I'll be particularly interested in what happens to websites that publish circumvention techniques - will they be blocked? Will specific services (e.g. tor) be targeted, and to what extent? Will foreign VPN providers be blocked?


It's probably worth pointing out that many of the most important anti-surveillance tools like Tor, Signal etc survive on minuscule budgets, most of which are from US based institutional or NGO grants (open disclosure: so is Umbrella App which we make). If the UK or others really wanted to hamper them, going after the funding for maintenance, not the tool itself would probably be more destructive in the long run unfortunately. Yes open source is great etc and might survive but development would drop dramatically.


So, to fight terrorism:

> “The Investigatory Powers Act 2016 will ensure that law enforcement and the security and intelligence agencies have the powers they need in a digital age to disrupt terrorist attacks, subject to strict safeguards and world-leading oversight,” a statement from the Home Office reads.

And as expected some wheeling and dealing once they have the data:

> Many law enforcement agencies will be able to access this data, but so will lots of other, less obvious public bodies, including the Food Standards Agency, ...

First they steal private data of more than 60 million of innocent people. Then they share it with "less obvious public bodies", where we have to trust it is in save hands.. It is just a matter of time before this data is out in the open. How could we ever feel more safe when they do this? They better call it "The Criminal Act 2016". Is this what people vote for in a Democracy?


We deserve this. Our democracy is on life support.


"The Investigatory Powers Act dramatically increases transparency around the use of investigatory powers." --

Doesn't that make it sound like they were monitoring people's web history already?

With 48 odd bodies able to access people's web history, it surely won't be long before this access is abused.


When this flips maybe there will be a chance for crypto-anarchy[0] to surface.

[0] https://en.wikipedia.org/wiki/Crypto-anarchism



The petition already has a response from government

> The Investigatory Powers Act dramatically increases transparency around the use of investigatory powers. It protects both privacy and security and underwent unprecedented scrutiny before becoming law.


Basically they were already doing it, and it was becoming a concern that it was illegal, so they retroactively fixed that pesky law, as stopping was never an option.


Can I assume the response from the government isn't an alternative to the Parliamentary debate? It's not like "petitions that receive enough signatures will receive a response from the government or a debate in Parliament"?


I just want to know why the Food Standards Agency needs or wants access to my internet history?
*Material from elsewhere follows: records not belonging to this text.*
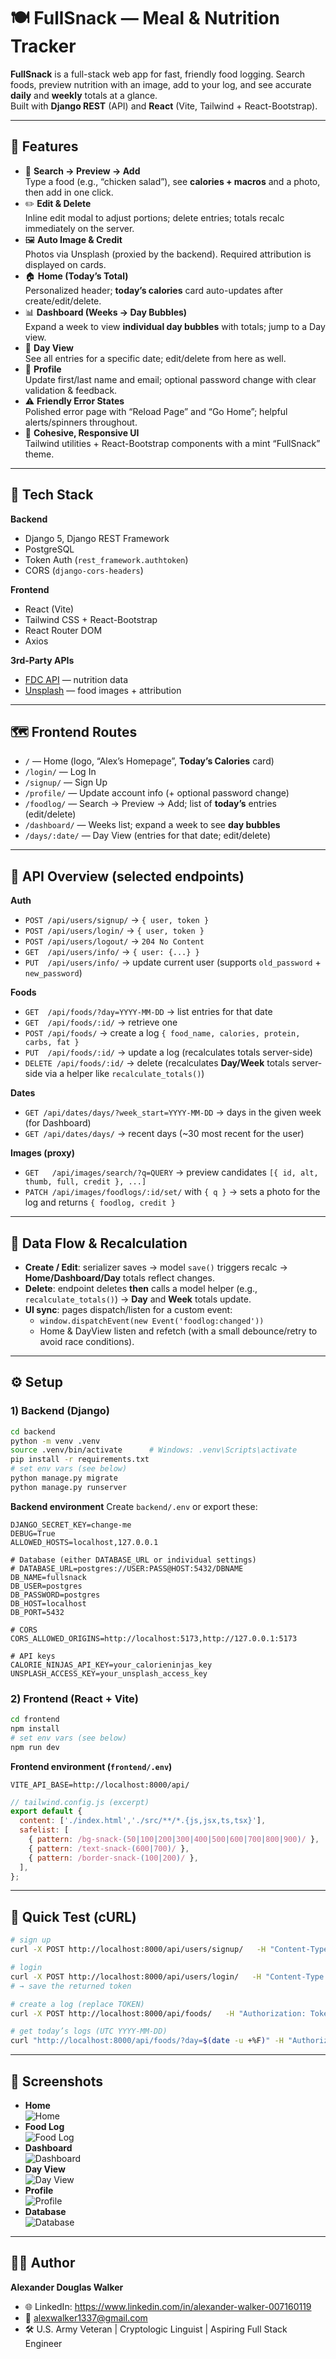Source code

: # 🍽️ FullSnack — Meal & Nutrition Tracker

**FullSnack** is a full-stack web app for fast, friendly food logging. Search foods, preview nutrition with an image, add to your log, and see accurate **daily** and **weekly** totals at a glance.  
Built with **Django REST** (API) and **React** (Vite, Tailwind + React-Bootstrap).

---

## 🚀 Features

- 🔎 **Search → Preview → Add**  
  Type a food (e.g., “chicken salad”), see **calories + macros** and a photo, then add in one click.
- ✏️ **Edit & Delete**  
  Inline edit modal to adjust portions; delete entries; totals recalc immediately on the server.
- 🖼️ **Auto Image & Credit**  
  Photos via Unsplash (proxied by the backend). Required attribution is displayed on cards.
- 🏠 **Home (Today’s Total)**  
  Personalized header; **today’s calories** card auto-updates after create/edit/delete.
- 📊 **Dashboard (Weeks → Day Bubbles)**  
  Expand a week to view **individual day bubbles** with totals; jump to a Day view.
- 📆 **Day View**  
  See all entries for a specific date; edit/delete from here as well.
- 👤 **Profile**  
  Update first/last name and email; optional password change with clear validation & feedback.
- ⚠️ **Friendly Error States**  
  Polished error page with “Reload Page” and “Go Home”; helpful alerts/spinners throughout.
- 🎨 **Cohesive, Responsive UI**  
  Tailwind utilities + React-Bootstrap components with a mint “FullSnack” theme.

---

## 🧰 Tech Stack

**Backend**
- Django 5, Django REST Framework
- PostgreSQL
- Token Auth (`rest_framework.authtoken`)
- CORS (`django-cors-headers`)

**Frontend**
- React (Vite)
- Tailwind CSS + React-Bootstrap
- React Router DOM
- Axios

**3rd-Party APIs**
- [FDC API](https://fdc.nal.usda.gov/api-guide) — nutrition data
- [Unsplash](https://unsplash.com/developers) — food images + attribution

---

## 🗺️ Frontend Routes

- `/` — Home (logo, “Alex’s Homepage”, **Today’s Calories** card)
- `/login/` — Log In
- `/signup/` — Sign Up
- `/profile/` — Update account info (+ optional password change)
- `/foodlog/` — Search → Preview → Add; list of **today’s** entries (edit/delete)
- `/dashboard/` — Weeks list; expand a week to see **day bubbles**
- `/days/:date/` — Day View (entries for that date; edit/delete)

---

## 🔌 API Overview (selected endpoints)

**Auth**
- `POST /api/users/signup/` → `{ user, token }`
- `POST /api/users/login/` → `{ user, token }`
- `POST /api/users/logout/` → `204 No Content`
- `GET  /api/users/info/` → `{ user: {...} }`
- `PUT  /api/users/info/` → update current user (supports `old_password` + `new_password`)

**Foods**
- `GET  /api/foods/?day=YYYY-MM-DD` → list entries for that date
- `GET  /api/foods/:id/` → retrieve one
- `POST /api/foods/` → create a log `{ food_name, calories, protein, carbs, fat }`
- `PUT  /api/foods/:id/` → update a log (recalculates totals server-side)
- `DELETE /api/foods/:id/` → delete (recalculates **Day/Week** totals server-side via a helper like `recalculate_totals()`)

**Dates**
- `GET /api/dates/days/?week_start=YYYY-MM-DD` → days in the given week (for Dashboard)
- `GET /api/dates/days/` → recent days (~30 most recent for the user)

**Images (proxy)**
- `GET   /api/images/search/?q=QUERY` → preview candidates `[{ id, alt, thumb, full, credit }, ...]`
- `PATCH /api/images/foodlogs/:id/set/` with `{ q }` → sets a photo for the log and returns `{ foodlog, credit }`


---

## 🧭 Data Flow & Recalculation

- **Create / Edit**: serializer saves → model `save()` triggers recalc → **Home/Dashboard/Day** totals reflect changes.
- **Delete**: endpoint deletes **then** calls a model helper (e.g., `recalculate_totals()`) → **Day** and **Week** totals update.
- **UI sync**: pages dispatch/listen for a custom event:
  - `window.dispatchEvent(new Event('foodlog:changed'))`
  - Home & DayView listen and refetch (with a small debounce/retry to avoid race conditions).

---

## ⚙️ Setup

### 1) Backend (Django)
```bash
cd backend
python -m venv .venv
source .venv/bin/activate      # Windows: .venv\Scripts\activate
pip install -r requirements.txt
# set env vars (see below)
python manage.py migrate
python manage.py runserver
```

**Backend environment**
Create `backend/.env` or export these:
```
DJANGO_SECRET_KEY=change-me
DEBUG=True
ALLOWED_HOSTS=localhost,127.0.0.1

# Database (either DATABASE_URL or individual settings)
# DATABASE_URL=postgres://USER:PASS@HOST:5432/DBNAME
DB_NAME=fullsnack
DB_USER=postgres
DB_PASSWORD=postgres
DB_HOST=localhost
DB_PORT=5432

# CORS
CORS_ALLOWED_ORIGINS=http://localhost:5173,http://127.0.0.1:5173

# API keys
CALORIE_NINJAS_API_KEY=your_calorieninjas_key
UNSPLASH_ACCESS_KEY=your_unsplash_access_key
```

### 2) Frontend (React + Vite)
```bash
cd frontend
npm install
# set env vars (see below)
npm run dev
```

**Frontend environment (`frontend/.env`)**
```
VITE_API_BASE=http://localhost:8000/api/
```

```js
// tailwind.config.js (excerpt)
export default {
  content: ['./index.html','./src/**/*.{js,jsx,ts,tsx}'],
  safelist: [
    { pattern: /bg-snack-(50|100|200|300|400|500|600|700|800|900)/ },
    { pattern: /text-snack-(600|700)/ },
    { pattern: /border-snack-(100|200)/ },
  ],
};
```

---

## 🧪 Quick Test (cURL)

```bash
# sign up
curl -X POST http://localhost:8000/api/users/signup/   -H "Content-Type: application/json"   -d '{"email":"demo@example.com","password":"password123","first_name":"Demo","last_name":"User"}'

# login
curl -X POST http://localhost:8000/api/users/login/   -H "Content-Type: application/json"   -d '{"email":"demo@example.com","password":"password123"}'
# → save the returned token

# create a log (replace TOKEN)
curl -X POST http://localhost:8000/api/foods/   -H "Authorization: Token TOKEN" -H "Content-Type: application/json"   -d '{"food_name":"Chicken salad","calories":420,"protein":30,"carbs":20,"fat":12}'

# get today’s logs (UTC YYYY-MM-DD)
curl "http://localhost:8000/api/foods/?day=$(date -u +%F)" -H "Authorization: Token TOKEN"
```

---

## 📸 Screenshots
- **Home**<br>
  ![Home](./assets/home.png)
- **Food Log**<br>
  ![Food Log](./assets/foodlog.png)
- **Dashboard**<br>
  ![Dashboard](./assets/dashboard.png)
- **Day View**<br>
  ![Day View](./assets/days.png)
- **Profile**<br>
  ![Profile](./assets/profile.png)
- **Database**<br>
  ![Database](./assets/db-schema.png)

---

## 🧑‍🎓 Author

**Alexander Douglas Walker**  
- 🌐 LinkedIn: https://www.linkedin.com/in/alexander-walker-007160119  
- 📧 alexwalker1337@gmail.com  
- 🛠️ U.S. Army Veteran | Cryptologic Linguist | Aspiring Full Stack Engineer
Is it a list of every Government agency including them? Just random?


Anyone permanently using a VPN (e.g. for home traffic) that you can recommend?


I only use a VPN for:

- Spoofing my geo-location

- Securing my phone's traffic when surfing on a 'free' or tariff-ed wireless hotspot

Sure, the provider might not keep logs, but it's certainly not for casual surfing, or heavy surfing. Stick to old reliables like TLS, TOR, and ADBlockers for vanilla /ISP connections

You might want to read these concerning VPNs and privacy:

- http://blog.hidemyass.com/2011/09/23/lulzsec-fiasco/

- https://torrentfreak.com/police-seize-two-perfect-privacy-vp...


OpenVPN on a couple of low end VPSs, depending on where I want to appear to be.

It's a breeze to set up [0] and I can know for sure that logging is disabled. Of course, I have to trust the VPS provider not to snoop, but I'm not doing anything that would warrant attention from authorities, I just don't trust this government to have the infosec chops to protect my data.

[0] https://github.com/Nyr/openvpn-install


I run everything through TorGuard. It's low cost and is somewhat reliable. They have lots of servers in many locations.

Honestly, the most annoying part is that I see more CAPTCHAs. This is because it mixes everyone's traffic together, and some of those users are bound to be bad actors.